Segment Start: Given records

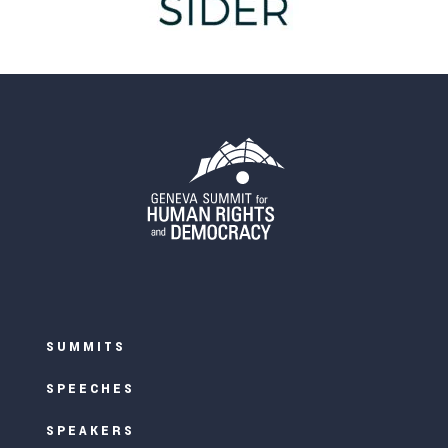
SUMMITS
SPEECHES
SPEAKERS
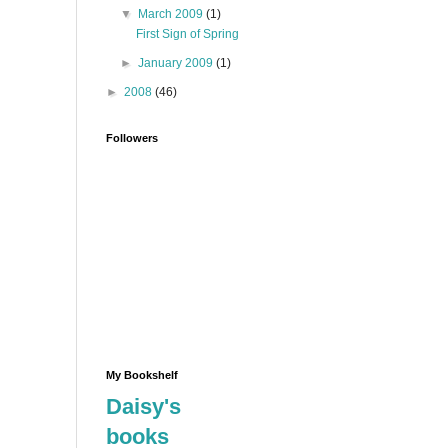
▼
March 2009
(1)
First Sign of Spring
►
January 2009
(1)
►
2008
(46)
Followers
My Bookshelf
Daisy's
books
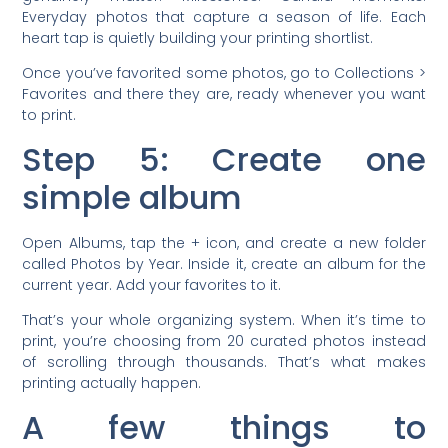
Everyday photos that capture a season of life. Each
heart tap is quietly building your printing shortlist.
Once you’ve favorited some photos, go to Collections >
Favorites and there they are, ready whenever you want
to print.
Step 5: Create one
simple album
Open Albums, tap the + icon, and create a new folder
called Photos by Year. Inside it, create an album for the
current year. Add your favorites to it.
That’s your whole organizing system. When it’s time to
print, you’re choosing from 20 curated photos instead
of scrolling through thousands. That’s what makes
printing actually happen.
A few things to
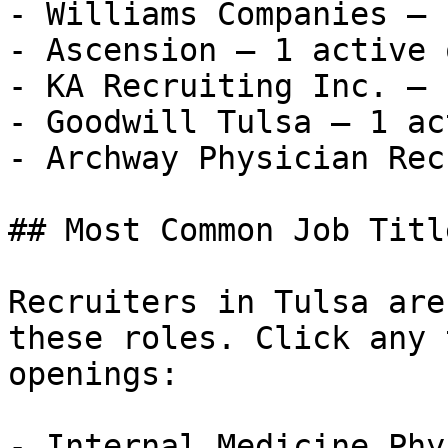
- Williams Companies — 
- Ascension — 1 active 
- KA Recruiting Inc. — 
- Goodwill Tulsa — 1 ac
- Archway Physician Recr
## Most Common Job Titl
Recruiters in Tulsa are
these roles. Click any 
openings:

- Internal Medicine Phy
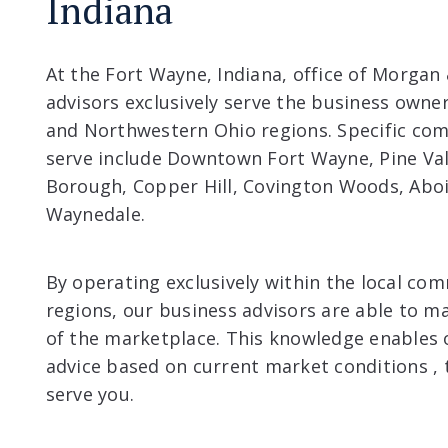
Indiana
At the Fort Wayne, Indiana, office of Morgan
advisors exclusively serve the business owne
and Northwestern Ohio regions. Specific com
serve include Downtown Fort Wayne, Pine Va
Borough, Copper Hill, Covington Woods, Abo
Waynedale.
By operating exclusively within the local co
regions, our business advisors are able to m
of the marketplace. This knowledge enables 
advice based on current market conditions , 
serve you.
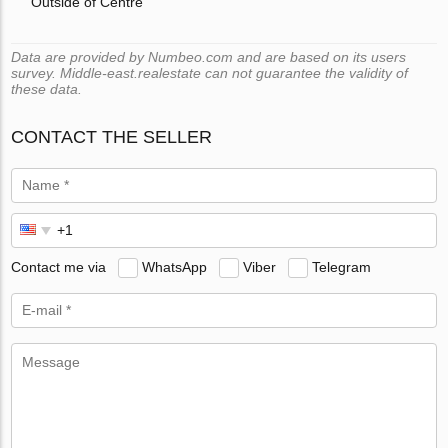
Outside of Centre
Data are provided by Numbeo.com and are based on its users
survey. Middle-east.realestate can not guarantee the validity of
these data.
CONTACT THE SELLER
Contact me via
WhatsApp
Viber
Telegram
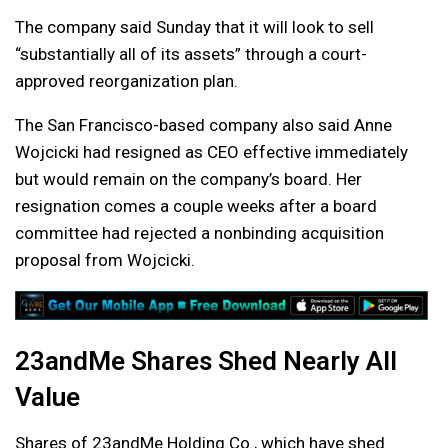
The company said Sunday that it will look to sell
“substantially all of its assets” through a court-
approved reorganization plan.
The San Francisco-based company also said Anne
Wojcicki had resigned as CEO effective immediately
but would remain on the company’s board. Her
resignation comes a couple weeks after a board
committee had rejected a nonbinding acquisition
proposal from Wojcicki.
23andMe Shares Shed Nearly All
Value
Shares of 23andMe Holding Co., which have shed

Segment End: Given records

**Job:**
Print again, exactly, the lines of the records above from the first line through the line with "approved reorganization plan.". No pictures.

**Response for this exercise:**
SUMMITS
SPEECHES
SPEAKERS
▼
March 2009
(1)
First Sign of Spring
►
January 2009
(1)
►
2008
(46)
Followers
My Bookshelf
Daisy's
books
Everyday photos that capture a season of life. Each
heart tap is quietly building your printing shortlist.
Once you’ve favorited some photos, go to Collections >
Favorites and there they are, ready whenever you want
to print.
Step 5: Create one
simple album
Open Albums, tap the + icon, and create a new folder
called Photos by Year. Inside it, create an album for the
current year. Add your favorites to it.
That’s your whole organizing system. When it’s time to
print, you’re choosing from 20 curated photos instead
of scrolling through thousands. That’s what makes
printing actually happen.
A few things to
- Williams Companies — 
- Ascension — 1 active 
- KA Recruiting Inc. — 
- Goodwill Tulsa — 1 ac
- Archway Physician Recr
## Most Common Job Titl
Recruiters in Tulsa are
these roles. Click any 
openings:

- Internal Medicine Phy
Indiana
At the Fort Wayne, Indiana, office of Morgan
advisors exclusively serve the business owne
and Northwestern Ohio regions. Specific com
serve include Downtown Fort Wayne, Pine Va
Borough, Copper Hill, Covington Woods, Abo
Waynedale.
By operating exclusively within the local co
regions, our business advisors are able to m
of the marketplace. This knowledge enables 
advice based on current market conditions , 
serve you.
Outside of Centre
Data are provided by Numbeo.com and are based on its users
survey. Middle-east.realestate can not guarantee the validity of
these data.
CONTACT THE SELLER
Contact me via
WhatsApp
Viber
Telegram
The company said Sunday that it will look to sell
“substantially all of its assets” through a court-
approved reorganization plan.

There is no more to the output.